**ASSIGNED TASK:** The answer should be the records below, word for word, with every image left out.

**THE DATA:**
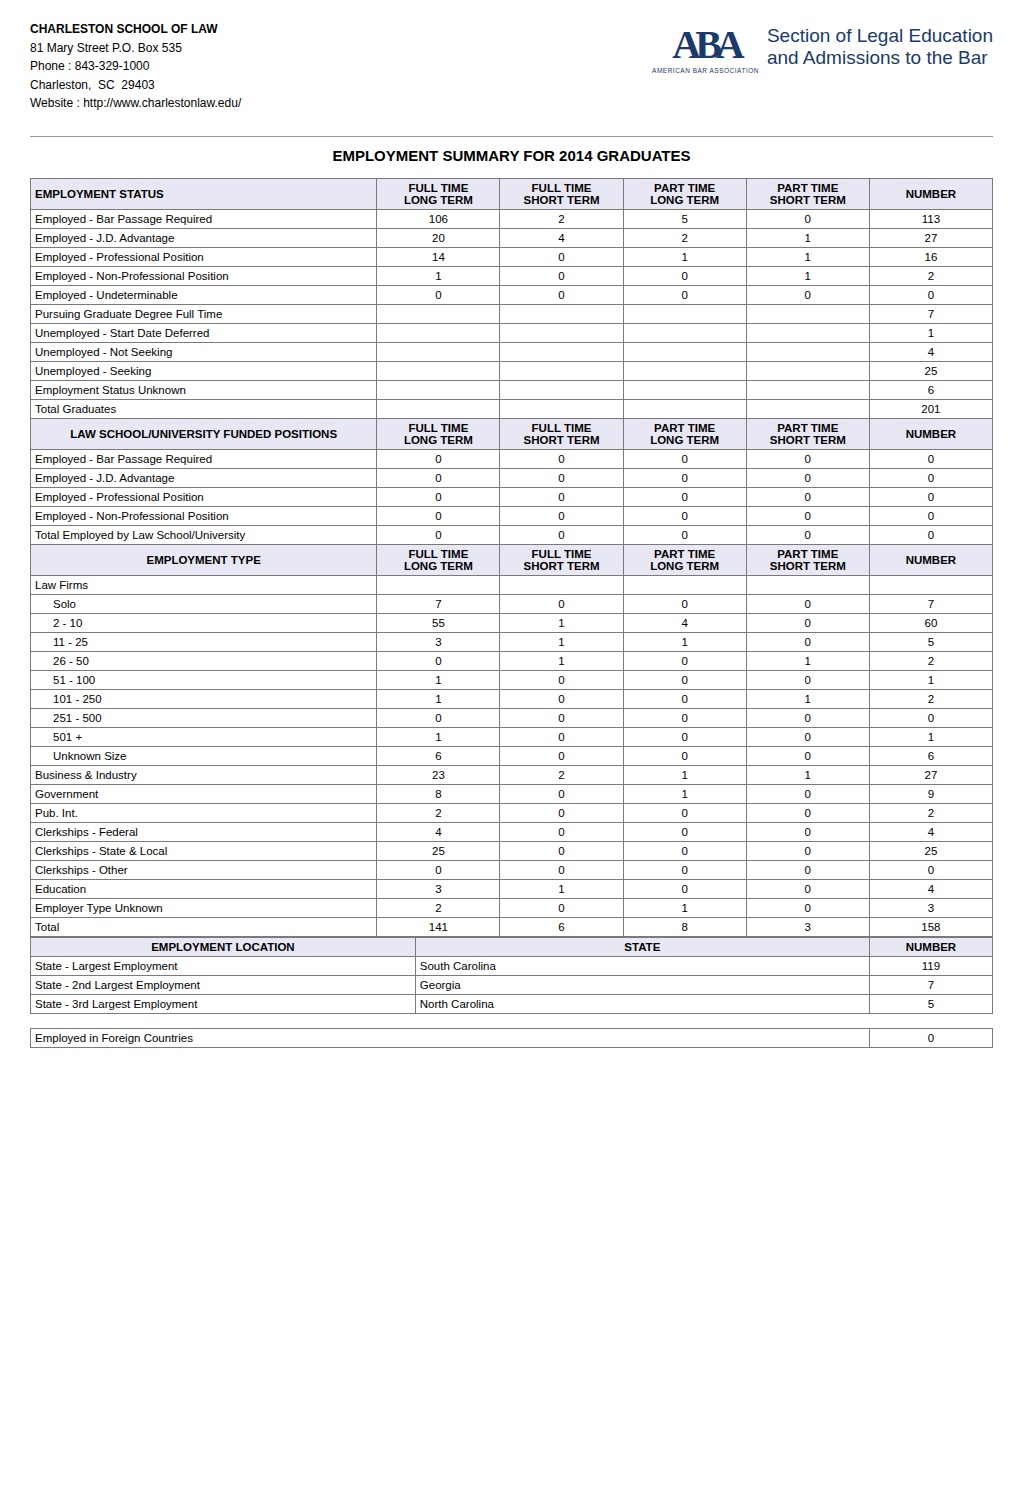CHARLESTON SCHOOL OF LAW
81 Mary Street P.O. Box 535
Phone : 843-329-1000
Charleston, SC 29403
Website : http://www.charlestonlaw.edu/
ABA
AMERICAN BAR ASSOCIATION
Section of Legal Education
and Admissions to the Bar
EMPLOYMENT SUMMARY FOR 2014 GRADUATES
| EMPLOYMENT STATUS | FULL TIME LONG TERM | FULL TIME SHORT TERM | PART TIME LONG TERM | PART TIME SHORT TERM | NUMBER |
| --- | --- | --- | --- | --- | --- |
| Employed - Bar Passage Required | 106 | 2 | 5 | 0 | 113 |
| Employed - J.D. Advantage | 20 | 4 | 2 | 1 | 27 |
| Employed - Professional Position | 14 | 0 | 1 | 1 | 16 |
| Employed - Non-Professional Position | 1 | 0 | 0 | 1 | 2 |
| Employed - Undeterminable | 0 | 0 | 0 | 0 | 0 |
| Pursuing Graduate Degree Full Time | | | | | 7 |
| Unemployed - Start Date Deferred | | | | | 1 |
| Unemployed - Not Seeking | | | | | 4 |
| Unemployed - Seeking | | | | | 25 |
| Employment Status Unknown | | | | | 6 |
| Total Graduates | | | | | 201 |
| LAW SCHOOL/UNIVERSITY FUNDED POSITIONS | FULL TIME LONG TERM | FULL TIME SHORT TERM | PART TIME LONG TERM | PART TIME SHORT TERM | NUMBER |
| Employed - Bar Passage Required | 0 | 0 | 0 | 0 | 0 |
| Employed - J.D. Advantage | 0 | 0 | 0 | 0 | 0 |
| Employed - Professional Position | 0 | 0 | 0 | 0 | 0 |
| Employed - Non-Professional Position | 0 | 0 | 0 | 0 | 0 |
| Total Employed by Law School/University | 0 | 0 | 0 | 0 | 0 |
| EMPLOYMENT TYPE | FULL TIME LONG TERM | FULL TIME SHORT TERM | PART TIME LONG TERM | PART TIME SHORT TERM | NUMBER |
| Law Firms | | | | | |
| Solo | 7 | 0 | 0 | 0 | 7 |
| 2 - 10 | 55 | 1 | 4 | 0 | 60 |
| 11 - 25 | 3 | 1 | 1 | 0 | 5 |
| 26 - 50 | 0 | 1 | 0 | 1 | 2 |
| 51 - 100 | 1 | 0 | 0 | 0 | 1 |
| 101 - 250 | 1 | 0 | 0 | 1 | 2 |
| 251 - 500 | 0 | 0 | 0 | 0 | 0 |
| 501 + | 1 | 0 | 0 | 0 | 1 |
| Unknown Size | 6 | 0 | 0 | 0 | 6 |
| Business & Industry | 23 | 2 | 1 | 1 | 27 |
| Government | 8 | 0 | 1 | 0 | 9 |
| Pub. Int. | 2 | 0 | 0 | 0 | 2 |
| Clerkships - Federal | 4 | 0 | 0 | 0 | 4 |
| Clerkships - State & Local | 25 | 0 | 0 | 0 | 25 |
| Clerkships - Other | 0 | 0 | 0 | 0 | 0 |
| Education | 3 | 1 | 0 | 0 | 4 |
| Employer Type Unknown | 2 | 0 | 1 | 0 | 3 |
| Total | 141 | 6 | 8 | 3 | 158 |
| EMPLOYMENT LOCATION | STATE | NUMBER |
| --- | --- | --- |
| State - Largest Employment | South Carolina | 119 |
| State - 2nd Largest Employment | Georgia | 7 |
| State - 3rd Largest Employment | North Carolina | 5 |
| Employed in Foreign Countries | 0 |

**ANSWER SPACE:**
CHARLESTON SCHOOL OF LAW
81 Mary Street P.O. Box 535
Phone : 843-329-1000
Charleston, SC 29403
Website : http://www.charlestonlaw.edu/
ABA
AMERICAN BAR ASSOCIATION
Section of Legal Education
and Admissions to the Bar
EMPLOYMENT SUMMARY FOR 2014 GRADUATES
| EMPLOYMENT STATUS | FULL TIME LONG TERM | FULL TIME SHORT TERM | PART TIME LONG TERM | PART TIME SHORT TERM | NUMBER |
| --- | --- | --- | --- | --- | --- |
| Employed - Bar Passage Required | 106 | 2 | 5 | 0 | 113 |
| Employed - J.D. Advantage | 20 | 4 | 2 | 1 | 27 |
| Employed - Professional Position | 14 | 0 | 1 | 1 | 16 |
| Employed - Non-Professional Position | 1 | 0 | 0 | 1 | 2 |
| Employed - Undeterminable | 0 | 0 | 0 | 0 | 0 |
| Pursuing Graduate Degree Full Time | | | | | 7 |
| Unemployed - Start Date Deferred | | | | | 1 |
| Unemployed - Not Seeking | | | | | 4 |
| Unemployed - Seeking | | | | | 25 |
| Employment Status Unknown | | | | | 6 |
| Total Graduates | | | | | 201 |
| LAW SCHOOL/UNIVERSITY FUNDED POSITIONS | FULL TIME LONG TERM | FULL TIME SHORT TERM | PART TIME LONG TERM | PART TIME SHORT TERM | NUMBER |
| Employed - Bar Passage Required | 0 | 0 | 0 | 0 | 0 |
| Employed - J.D. Advantage | 0 | 0 | 0 | 0 | 0 |
| Employed - Professional Position | 0 | 0 | 0 | 0 | 0 |
| Employed - Non-Professional Position | 0 | 0 | 0 | 0 | 0 |
| Total Employed by Law School/University | 0 | 0 | 0 | 0 | 0 |
| EMPLOYMENT TYPE | FULL TIME LONG TERM | FULL TIME SHORT TERM | PART TIME LONG TERM | PART TIME SHORT TERM | NUMBER |
| Law Firms | | | | | |
| Solo | 7 | 0 | 0 | 0 | 7 |
| 2 - 10 | 55 | 1 | 4 | 0 | 60 |
| 11 - 25 | 3 | 1 | 1 | 0 | 5 |
| 26 - 50 | 0 | 1 | 0 | 1 | 2 |
| 51 - 100 | 1 | 0 | 0 | 0 | 1 |
| 101 - 250 | 1 | 0 | 0 | 1 | 2 |
| 251 - 500 | 0 | 0 | 0 | 0 | 0 |
| 501 + | 1 | 0 | 0 | 0 | 1 |
| Unknown Size | 6 | 0 | 0 | 0 | 6 |
| Business & Industry | 23 | 2 | 1 | 1 | 27 |
| Government | 8 | 0 | 1 | 0 | 9 |
| Pub. Int. | 2 | 0 | 0 | 0 | 2 |
| Clerkships - Federal | 4 | 0 | 0 | 0 | 4 |
| Clerkships - State & Local | 25 | 0 | 0 | 0 | 25 |
| Clerkships - Other | 0 | 0 | 0 | 0 | 0 |
| Education | 3 | 1 | 0 | 0 | 4 |
| Employer Type Unknown | 2 | 0 | 1 | 0 | 3 |
| Total | 141 | 6 | 8 | 3 | 158 |
| EMPLOYMENT LOCATION | STATE | NUMBER |
| --- | --- | --- |
| State - Largest Employment | South Carolina | 119 |
| State - 2nd Largest Employment | Georgia | 7 |
| State - 3rd Largest Employment | North Carolina | 5 |
| Employed in Foreign Countries | 0 |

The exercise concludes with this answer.